▶ [What is needed]:
An exact transcription of all the records, free of pictures, is the expected answer.

▶ [Input data]:
******************************
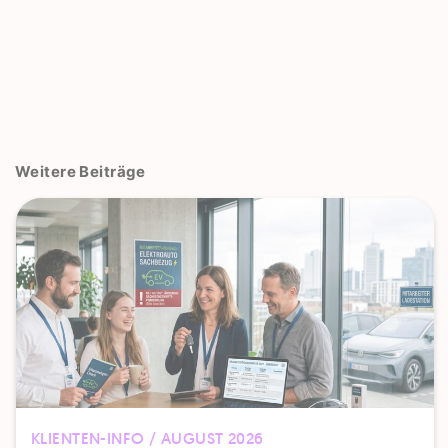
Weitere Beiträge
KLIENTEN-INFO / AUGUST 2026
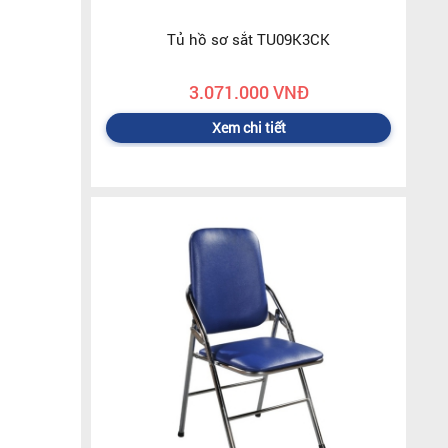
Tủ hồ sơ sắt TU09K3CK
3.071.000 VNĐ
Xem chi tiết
******************************
▶ [Problem solution]:
Weitere Beiträge
KLIENTEN-INFO / AUGUST 2026
Tủ hồ sơ sắt TU09K3CK
3.071.000 VNĐ
Xem chi tiết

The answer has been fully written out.